**Zu lösende Aufgaben**
1. Beantworte zum Text über Trendberichte nach der MDR diese Fragen:
(a) Welcher Artikel der MDR regelt die Trendberichte?
(b) Wessen Sicherheit sollen die Maßnahmen der Hersteller gewährleisten?
(c) Wer begleitet laut dem Abschnitt „Wie wir Ihnen helfen können“ von der Datenerhebung bis zur Dokumentation?
2. Gib aus dem Text über Trendberichte nach der MDR die Passage von „Trendberichte gemäß Artikel“ bis „der sicheren Seite!“ wortgetreu aus.
3. Fahre mit dem Text über Trendberichte nach der MDR dort fort, wo er endet.

**Vorliegender Text**

Trendberichte gemäß Artikel 88 der MDR spielen eine entscheidende Rolle bei der Gewährleistung der Sicherheit und Leistungsfähigkeit von Medizinprodukten. Durch die systematische Analyse von Trends können Hersteller potenzielle Risiken frühzeitig erkennen und angemessene Maßnahmen ergreifen, um die Sicherheit der Patienten, Anwender sowie Dritter zu gewährleisten. Die Einhaltung dieser gesetzlichen Anforderung ist daher unerlässlich für alle Hersteller, die Medizinprodukte auf dem europäischen Markt vertreiben möchten.

7. Wie wir Ihnen helfen können

Unsere Statistiker begleiten Sie von der Datenerhebung über die Analyse bis hin zur Dokumentation, dem Trendbericht! Seien Sie auf der sicheren Seite!

**Eingabedaten**
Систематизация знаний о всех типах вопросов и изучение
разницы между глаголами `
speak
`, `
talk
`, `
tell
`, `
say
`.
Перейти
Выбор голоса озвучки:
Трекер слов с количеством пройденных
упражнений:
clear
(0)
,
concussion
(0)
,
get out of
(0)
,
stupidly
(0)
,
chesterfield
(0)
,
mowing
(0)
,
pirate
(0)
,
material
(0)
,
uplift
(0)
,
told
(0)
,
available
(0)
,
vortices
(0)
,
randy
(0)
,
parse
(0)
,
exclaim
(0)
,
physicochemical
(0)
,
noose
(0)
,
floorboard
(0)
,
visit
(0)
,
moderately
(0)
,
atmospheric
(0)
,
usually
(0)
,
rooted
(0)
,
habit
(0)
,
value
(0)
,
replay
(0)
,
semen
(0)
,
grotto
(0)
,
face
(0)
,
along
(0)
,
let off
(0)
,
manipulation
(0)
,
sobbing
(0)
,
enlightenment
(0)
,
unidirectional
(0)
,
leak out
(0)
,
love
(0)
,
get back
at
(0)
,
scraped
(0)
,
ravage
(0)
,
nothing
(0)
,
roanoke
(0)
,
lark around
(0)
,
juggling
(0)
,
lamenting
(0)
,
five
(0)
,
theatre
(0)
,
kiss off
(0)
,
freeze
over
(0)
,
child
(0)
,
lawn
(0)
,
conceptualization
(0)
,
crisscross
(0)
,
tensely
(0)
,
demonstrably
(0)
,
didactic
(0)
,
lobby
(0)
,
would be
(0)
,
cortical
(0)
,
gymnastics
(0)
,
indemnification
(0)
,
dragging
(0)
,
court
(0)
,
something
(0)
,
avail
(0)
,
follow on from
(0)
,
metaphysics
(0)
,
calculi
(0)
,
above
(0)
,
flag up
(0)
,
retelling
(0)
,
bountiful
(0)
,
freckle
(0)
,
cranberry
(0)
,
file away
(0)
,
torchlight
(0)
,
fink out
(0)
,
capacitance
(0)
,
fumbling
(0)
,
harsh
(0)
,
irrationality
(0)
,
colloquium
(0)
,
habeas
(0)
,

**Antworten**
1.
(a) Artikel 88
(b) Die Sicherheit der Patienten, Anwender sowie Dritter
(c) Die Statistiker des Anbieters („Unsere Statistiker“)

2.
Trendberichte gemäß Artikel 88 der MDR spielen eine entscheidende Rolle bei der Gewährleistung der Sicherheit und Leistungsfähigkeit von Medizinprodukten. Durch die systematische Analyse von Trends können Hersteller potenzielle Risiken frühzeitig erkennen und angemessene Maßnahmen ergreifen, um die Sicherheit der Patienten, Anwender sowie Dritter zu gewährleisten. Die Einhaltung dieser gesetzlichen Anforderung ist daher unerlässlich für alle Hersteller, die Medizinprodukte auf dem europäischen Markt vertreiben möchten.

7. Wie wir Ihnen helfen können

Unsere Statistiker begleiten Sie von der Datenerhebung über die Analyse bis hin zur Dokumentation, dem Trendbericht! Seien Sie auf der sicheren Seite!

3.
Klinische Prüfungen:

Ob überhaupt und wenn ja welche klinische Prüfung unter welchen Voraussetzungen und gemäß welchen Anforderungen durchgeführt werden muss, klären wir bei medXteam im Rahmen der Pre-Study Phase: In 3 Schritten ermitteln wir die richtige und kosteneffiziente Strategie in Bezug auf die in Ihrem Fall erforderliche klinische Datenerhebung.

Wenn eine klinische Prüfung durchgeführt werden soll, müssen zuvor grundlegende Sicherheits- und Leistungsanforderungen erfüllt sein. Die Daten aus der klinischen Prüfung münden dann in die klinische Bewertung, die wiederum die Basis für Post-Market-Clinical-Follow-up (PMCF)-Aktivitäten (einschließlich einer PMCF-Studie) darstellt.

Außerdem benötigen alle Hersteller von Medizinprodukten ein Qualitätsmanagement system (QMS), auch bei der Entwicklung von Produkten der Klasse I.

Wir unterstützen Sie  während Ihres kompletten Vorhabens mit Ihrem Medizinprodukt, beginnend bei einer kostenlosen Erstberatung, Hilfe bei der Einführung eines QM Systems, Studienplanung und Durchführung bis hin zur Technischen Dokumentation - immer mit primärem Bezug auf die klinischen Daten zum Produkt: von Anfang an bis zum Ende.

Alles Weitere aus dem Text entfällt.